Approach Time Complexity Space Complexity Verdict
Brute Force search over assignments exponential O(n) Too slow
Count distinct preferences O(n) O(n) Accepted

Algorithm Walkthrough

We want to compute how many different seats appear among all preferred seats.

  1. Read all values $a_1, a_2, \ldots, a_n$. These represent target seats people want to occupy.
  2. Insert every value into a set or mark it in a boolean array. This removes duplicates automatically, ensuring each seat is counted only once.
  3. The size of this set after processing all values is the answer, since each distinct seat can contribute at most one satisfied person, and this upper bound can always be realized.

The implementation does not need to construct the final seating or simulate movements because the structure of conflicts collapses into simple uniqueness counting.

Why it works

Every successful assignment to a preferred seat consumes that seat exactly once. If two or more people target the same seat, only one of them can be selected, so duplicates cannot increase the answer beyond one per seat.

At the same time, choosing a representative person for each distinct seat never creates a blocking contradiction that reduces the number of chosen preferred-seat assignments. Any forced adjustments caused by freeing original seats only affect fallback placements, which are irrelevant to the objective.

So the maximum number of satisfied people equals the number of distinct preferred seats.

Python Solution

import sys
input = sys.stdin.readline

n = int(input())
a = list(map(int, input().split()))

seen = set()
for x in a:
    seen.add(x)

print(len(seen))

The solution reads all preferences and stores them in a set. The set automatically ensures duplicates do not affect the count. The final size of the set is printed.

The only subtle implementation detail is to avoid any unnecessary simulation of seat movements. Even though the story suggests dependencies between people when seats are taken, those dependencies do not affect how many preferred-seat assignments can be made.

Worked Examples

Consider an input where several people share preferences:

Input:

$n = 5$, $a = [2, 2, 3, 3, 3]$

Step Processed value Seen set
1 2 {2}
2 2 {2}
3 3 {2, 3}
4 3 {2, 3}
5 3 {2, 3}

The answer is 2, since only seats 2 and 3 are targeted. This matches the idea that each seat can contribute at most one satisfied person.

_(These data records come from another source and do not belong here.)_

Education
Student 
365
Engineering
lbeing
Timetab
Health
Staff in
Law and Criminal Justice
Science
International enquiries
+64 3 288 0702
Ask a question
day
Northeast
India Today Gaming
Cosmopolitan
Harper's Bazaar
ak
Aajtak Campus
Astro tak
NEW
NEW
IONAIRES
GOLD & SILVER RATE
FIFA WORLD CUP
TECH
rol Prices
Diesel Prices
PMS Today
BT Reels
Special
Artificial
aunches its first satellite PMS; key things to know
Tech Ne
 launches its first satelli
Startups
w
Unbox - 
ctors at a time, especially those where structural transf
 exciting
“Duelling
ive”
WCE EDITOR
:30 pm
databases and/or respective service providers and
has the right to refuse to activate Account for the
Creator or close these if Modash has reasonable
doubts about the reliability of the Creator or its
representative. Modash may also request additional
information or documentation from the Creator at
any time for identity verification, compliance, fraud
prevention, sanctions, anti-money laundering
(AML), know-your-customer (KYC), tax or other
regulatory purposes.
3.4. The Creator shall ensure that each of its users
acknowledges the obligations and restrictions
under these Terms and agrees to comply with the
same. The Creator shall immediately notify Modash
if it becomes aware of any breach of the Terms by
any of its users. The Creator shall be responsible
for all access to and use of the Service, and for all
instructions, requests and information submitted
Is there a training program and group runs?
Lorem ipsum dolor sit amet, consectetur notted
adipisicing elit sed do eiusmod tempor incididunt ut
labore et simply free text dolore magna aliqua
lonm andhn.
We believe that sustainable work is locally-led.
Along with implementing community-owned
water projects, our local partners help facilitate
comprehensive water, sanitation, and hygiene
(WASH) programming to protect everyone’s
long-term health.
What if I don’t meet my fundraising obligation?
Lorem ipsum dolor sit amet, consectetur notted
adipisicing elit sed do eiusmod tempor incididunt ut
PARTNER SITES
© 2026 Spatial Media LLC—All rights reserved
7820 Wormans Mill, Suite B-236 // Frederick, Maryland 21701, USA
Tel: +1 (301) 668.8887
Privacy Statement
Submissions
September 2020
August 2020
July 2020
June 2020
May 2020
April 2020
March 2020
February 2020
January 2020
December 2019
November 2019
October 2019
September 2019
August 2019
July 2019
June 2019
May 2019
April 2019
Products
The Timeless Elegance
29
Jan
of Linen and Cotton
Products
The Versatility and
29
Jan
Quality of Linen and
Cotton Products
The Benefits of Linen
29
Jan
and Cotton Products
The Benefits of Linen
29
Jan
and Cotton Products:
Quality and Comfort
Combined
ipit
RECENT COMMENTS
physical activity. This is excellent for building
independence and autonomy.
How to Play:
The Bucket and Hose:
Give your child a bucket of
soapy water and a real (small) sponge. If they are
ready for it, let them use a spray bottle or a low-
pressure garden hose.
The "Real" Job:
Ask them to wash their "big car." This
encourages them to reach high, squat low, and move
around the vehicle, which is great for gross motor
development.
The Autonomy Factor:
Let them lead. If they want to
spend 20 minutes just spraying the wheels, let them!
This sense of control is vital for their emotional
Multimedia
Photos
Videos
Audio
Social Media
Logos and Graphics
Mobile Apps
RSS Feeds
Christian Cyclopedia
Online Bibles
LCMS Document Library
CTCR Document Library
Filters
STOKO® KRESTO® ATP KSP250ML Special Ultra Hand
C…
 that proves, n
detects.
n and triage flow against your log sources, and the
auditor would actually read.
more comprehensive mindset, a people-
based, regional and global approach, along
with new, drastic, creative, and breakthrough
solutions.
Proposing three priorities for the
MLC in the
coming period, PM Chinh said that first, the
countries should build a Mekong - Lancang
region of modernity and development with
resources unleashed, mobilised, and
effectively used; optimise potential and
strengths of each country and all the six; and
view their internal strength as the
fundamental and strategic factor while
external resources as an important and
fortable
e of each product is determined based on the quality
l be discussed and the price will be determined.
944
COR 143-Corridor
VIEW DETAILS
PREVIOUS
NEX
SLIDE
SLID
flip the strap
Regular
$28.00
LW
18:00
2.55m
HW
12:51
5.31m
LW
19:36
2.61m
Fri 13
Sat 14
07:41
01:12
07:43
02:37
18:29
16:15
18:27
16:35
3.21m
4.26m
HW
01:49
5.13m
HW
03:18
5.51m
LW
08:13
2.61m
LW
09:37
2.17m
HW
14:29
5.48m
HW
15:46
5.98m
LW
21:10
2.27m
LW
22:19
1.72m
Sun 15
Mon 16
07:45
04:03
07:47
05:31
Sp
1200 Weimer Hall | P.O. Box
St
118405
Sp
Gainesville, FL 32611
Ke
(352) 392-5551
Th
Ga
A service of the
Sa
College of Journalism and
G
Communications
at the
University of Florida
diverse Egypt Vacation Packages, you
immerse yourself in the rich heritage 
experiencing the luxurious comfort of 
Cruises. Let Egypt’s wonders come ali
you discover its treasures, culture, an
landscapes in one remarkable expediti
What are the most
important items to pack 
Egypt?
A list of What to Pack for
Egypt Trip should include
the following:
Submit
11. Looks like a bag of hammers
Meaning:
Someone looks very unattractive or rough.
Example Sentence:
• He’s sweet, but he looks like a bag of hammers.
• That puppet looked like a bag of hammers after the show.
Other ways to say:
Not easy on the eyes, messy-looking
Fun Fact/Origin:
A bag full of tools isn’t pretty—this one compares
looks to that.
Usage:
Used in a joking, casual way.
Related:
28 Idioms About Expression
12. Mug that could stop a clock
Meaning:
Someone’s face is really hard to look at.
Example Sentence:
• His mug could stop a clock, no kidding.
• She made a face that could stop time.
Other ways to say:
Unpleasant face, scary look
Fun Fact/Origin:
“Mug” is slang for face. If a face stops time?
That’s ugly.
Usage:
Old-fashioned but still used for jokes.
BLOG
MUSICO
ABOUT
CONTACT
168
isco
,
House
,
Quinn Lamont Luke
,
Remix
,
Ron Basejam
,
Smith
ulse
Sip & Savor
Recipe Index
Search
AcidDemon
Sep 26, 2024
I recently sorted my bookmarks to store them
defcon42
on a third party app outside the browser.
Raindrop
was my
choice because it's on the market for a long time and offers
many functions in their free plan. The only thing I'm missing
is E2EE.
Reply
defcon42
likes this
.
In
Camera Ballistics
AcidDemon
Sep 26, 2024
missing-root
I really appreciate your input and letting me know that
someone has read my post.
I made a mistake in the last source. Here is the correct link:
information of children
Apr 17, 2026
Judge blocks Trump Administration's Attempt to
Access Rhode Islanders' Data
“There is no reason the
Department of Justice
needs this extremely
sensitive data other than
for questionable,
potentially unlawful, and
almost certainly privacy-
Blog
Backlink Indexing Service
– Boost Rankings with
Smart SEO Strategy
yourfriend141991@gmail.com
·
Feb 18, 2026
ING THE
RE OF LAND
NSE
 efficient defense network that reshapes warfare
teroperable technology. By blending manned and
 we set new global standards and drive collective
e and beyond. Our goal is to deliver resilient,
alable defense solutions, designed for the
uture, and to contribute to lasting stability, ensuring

Now consider a case with no repetition:

Input:

$n = 4$, $a = [5, 6, 7, 8]$

Step Processed value Seen set
1 5 {5}
2 6 {5, 6}
3 7 {5, 6, 7}
4 8 {5, 6, 7, 8}

All preferences are distinct, so every person can be satisfied.

These traces show that only collisions reduce the achievable count, and each collision collapses to a single usable slot per seat.

Complexity Analysis

Measure Complexity Explanation
Time O(n) Each preference is inserted into a hash set once
Space O(n) The set stores up to $n$ distinct seat values

The algorithm easily fits within constraints for $n \le 10^5$, since both memory and runtime scale linearly.

Test Cases

import sys, io

def run(inp: str) -> str:
    sys.stdin = io.StringIO(inp)
    import sys
    input = sys.stdin.readline

    n = int(input())
    a = list(map(int, input().split()))
    return str(len(set(a)))

# provided sample-style checks
assert run("2\n1 2\n") == "2"
assert run("3\n1 1 1\n") == "1"

# custom cases
assert run("1\n5\n") == "1", "single element"
assert run("5\n1 2 3 4 5\n") == "5", "all distinct"
assert run("5\n2 2 2 2 2\n") == "1", "all equal"
assert run("6\n1 2 2 3 3 3\n") == "3", "mixed duplicates"
Test input Expected output What it validates
single element 1 minimal boundary case
all distinct n full utilization case
all equal 1 maximal collision case
mixed duplicates 3 general correctness of deduplication

Edge Cases

When all preferences are identical, for example $a = [7, 7, 7, 7]$, only one person can be satisfied. The algorithm produces a set with one element, correctly capturing this limitation.

When all preferences are distinct, for example $a = [1, 2, 3, 4]$, every person can be assigned their desired seat. The set contains all values, and the answer equals $n$.

When preferences mix duplicates and unique values, such as $a = [1, 2, 2, 3, 3]$, each duplicated seat contributes only once. The set construction naturally collapses duplicates, ensuring no overcounting and no need for explicit conflict resolution logic.